We do have a single can number, as we looked for earlier, but there is no way we would ever have a British provincial paper spliced together with a Uruguayan national, so this cannot be right. The duplicate reel numbers throughout the record suggest strongly that we are clearly dealing with two separate records of two separate films that are showing up together under the same can number (1955) for some reason. The reason in fact turned out to be a very small error in itself - an omission of the prefix F when entering the data for Dia (F1955). This prefix distinguishes our series of foreign films from other parallel numerical series.

Colleagues familiar with the newspaper records and the database structure can correct most of these errors directly on the database, but on a few occasions we do have to manually check the 1000ft negative to confirm the accuracy of the database record. Although time consuming and labour intensive, this task is an essential one that ensures that our records, as we work through them, are absolutely correct. This is work that we have not been able to do before so thoroughly with particular set of data and it is a welcome and positive benefit of our acetate transfer programme.

Other benefits

Of course, when you start to go through your collections with a fine toothcomb, it affords the opportunity to do things systematically that otherwise, with the best will in the world, often don't get done. We have been able to improve housing and labelling, particularly by reverting from 1000ft to 100ft for our masters.

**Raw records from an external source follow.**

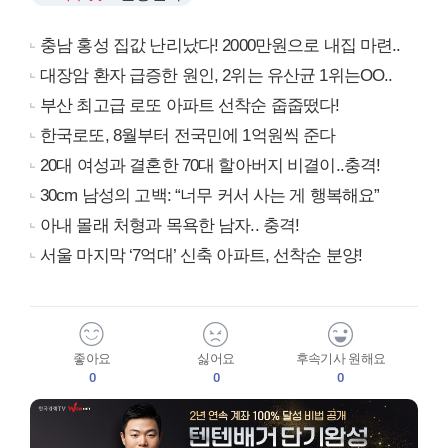
충남 홍성 집값 난리났다! 2000만원으로 내집 마련..
대장암 환자 급증한 원인, 2위는 유산균 1위는OO..
부산 최고급 로또 아파트 선착순 줍줍떴다!
한국로또, 8월부터 전국민에 1억원씩 준다
20대 여성과 결혼한 70대 할아버지 비결이..충격!
30cm 남성의 고백: “너무 커서 사는 게 행복해요”
아내 몰래 처형과 목욕한 남자.. 충격!
서울 마지막 ‘7억대’ 신축 아파트, 선착순 분양!
좋아요
싫어요
후속기사 원해요
0
0
0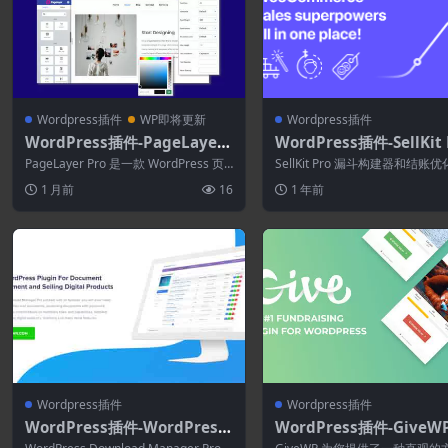
Wordpress插件
WP即将更新
Wordpress插件
WordPress插件-PageLayer
WordPress插件-SellKit 
Pro 2.1.3–WordPress页面构
1.9.6–漏斗构建器和结账
PageLayer Pro 是一款 WordPress 页
SellKit Pro 漏斗构建器和结账
建器
面构建器插件。它非常易...
适用于 WordPress 和 ...
1 月前
16
1 年前
Wordpress插件
Wordpress插件
WordPress插件-WordPress
WordPress插件-GiveWP
Download Manager Pro 7.5.
2.2–WordPress捐赠插件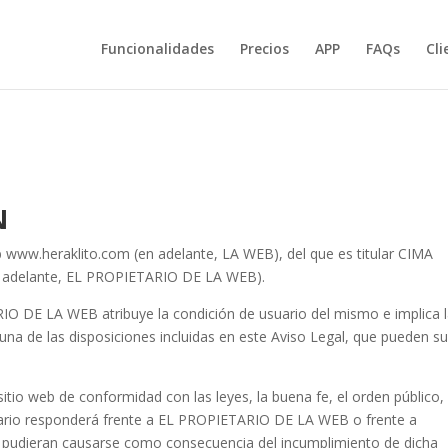
Funcionalidades
Precios
APP
FAQs
Cli
N
web www.heraklito.com (en adelante, LA WEB), del que es titular CIMA
delante, EL PROPIETARIO DE LA WEB).
IO DE LA WEB atribuye la condición de usuario del mismo e implica 
una de las disposiciones incluidas en este Aviso Legal, que pueden suf
sitio web de conformidad con las leyes, la buena fe, el orden público,
usuario responderá frente a EL PROPIETARIO DE LA WEB o frente a
ue pudieran causarse como consecuencia del incumplimiento de dicha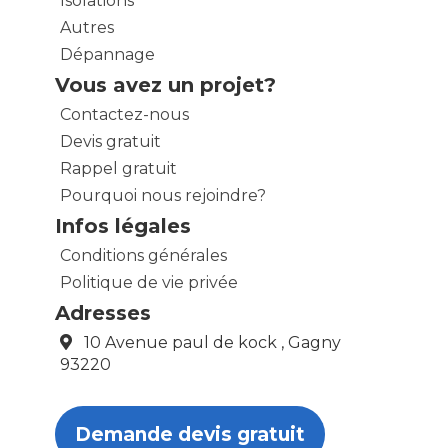
Isolations
Autres
Dépannage
Vous avez un projet?
Contactez-nous
Devis gratuit
Rappel gratuit
Pourquoi nous rejoindre?
Infos légales
Conditions générales
Politique de vie privée
Adresses
10 Avenue paul de kock , Gagny
93220
Demande devis gratuit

Gone are the old/damaged cans, whose handwritten labels are clinging on for dear life in the face of sticky tape that has become yellow and brittle and about as sticky as a brick. In come smart new 100ft cartons with clearly printed self-adhesive labels. Many of our old masters have had a print master generated for the first time, while others have had new print masters made as part of the transfer process. Again, new cans and clear labelling have been an improvement.

The future

The work we have done to date on transferring our acetate films has been as instructive as it has been constructive. We have learned a great deal about the complexities of managing such a project, about what works and what doesn't; about the opportunistic benefits - and the extent of the preparation work. And we are pleased to have been able to share our experiences with colleagues through CAMF. It's fair to say that over the past fifteen months we have realised that, as a long-term strategy, mass transfer is not necessarily the best solution to the problem; and that long term dedicated cold storage is a more feasible solution. For the immediate future, we are continuing to schedule the transfer of acetate film. This year, we will prioritise the films of newspaper titles for which we no longer have the hard copy, or the hard copy no longer exists. At the same time, we will be seeking to establish cold storage as the long-term goal, with transfer on demand.